State how many lines in the entries below contain the word "Recorded". Give only the number.

--- INPUT ---
(begin)
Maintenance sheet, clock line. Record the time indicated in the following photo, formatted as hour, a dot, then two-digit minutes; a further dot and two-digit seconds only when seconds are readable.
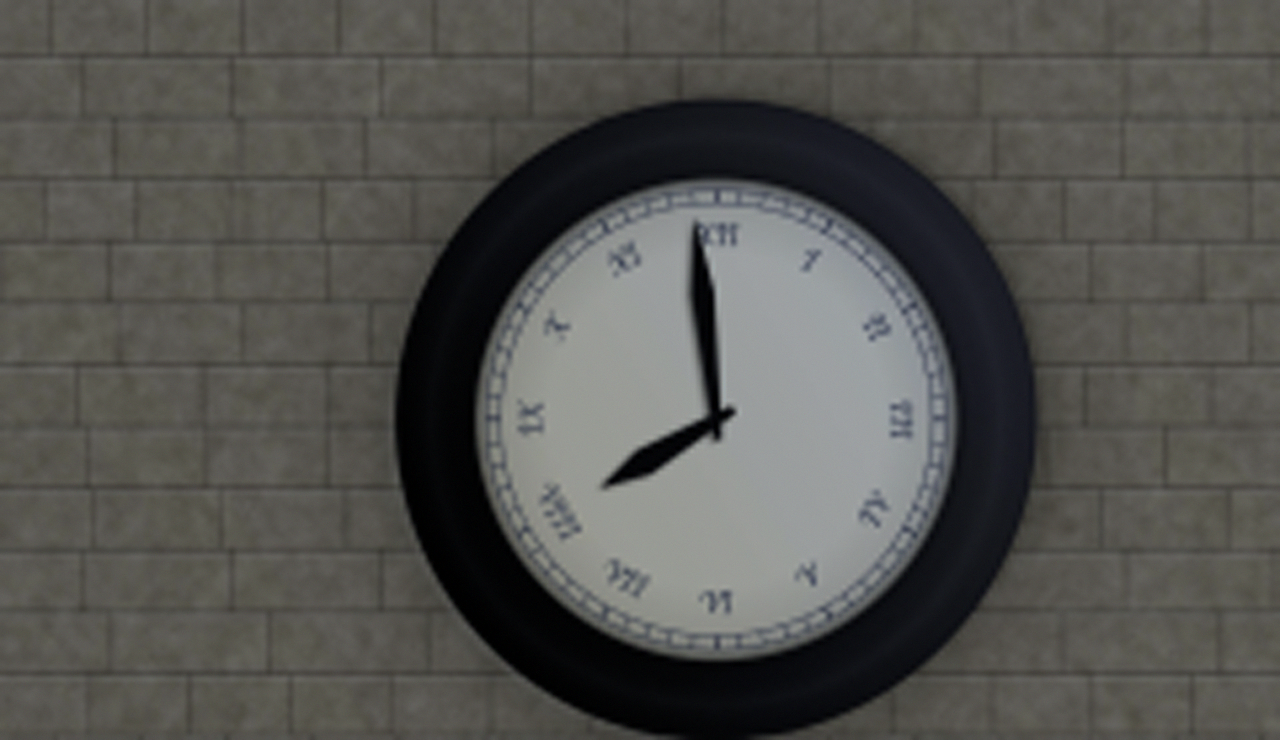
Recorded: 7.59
(end)
(begin)
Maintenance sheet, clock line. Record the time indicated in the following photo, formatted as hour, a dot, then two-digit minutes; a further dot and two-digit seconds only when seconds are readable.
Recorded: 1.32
(end)
(begin)
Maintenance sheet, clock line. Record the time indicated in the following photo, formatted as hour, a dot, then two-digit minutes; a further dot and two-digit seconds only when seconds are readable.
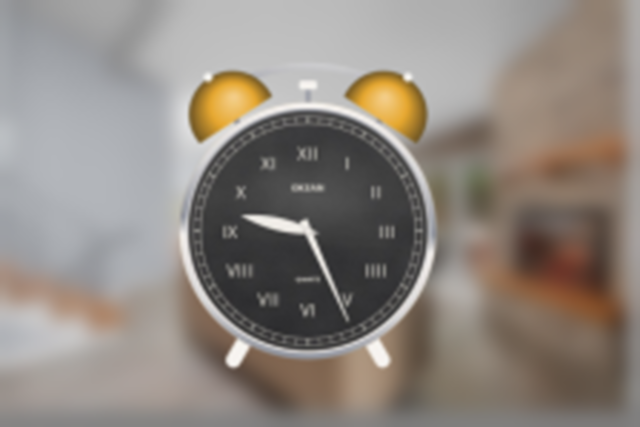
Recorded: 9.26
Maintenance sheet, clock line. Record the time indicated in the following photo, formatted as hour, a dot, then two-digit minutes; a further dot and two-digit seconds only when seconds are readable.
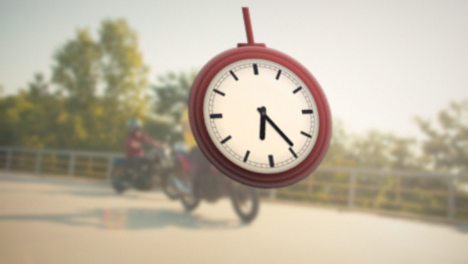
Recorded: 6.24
(end)
--- EXERCISE RESPONSE ---
4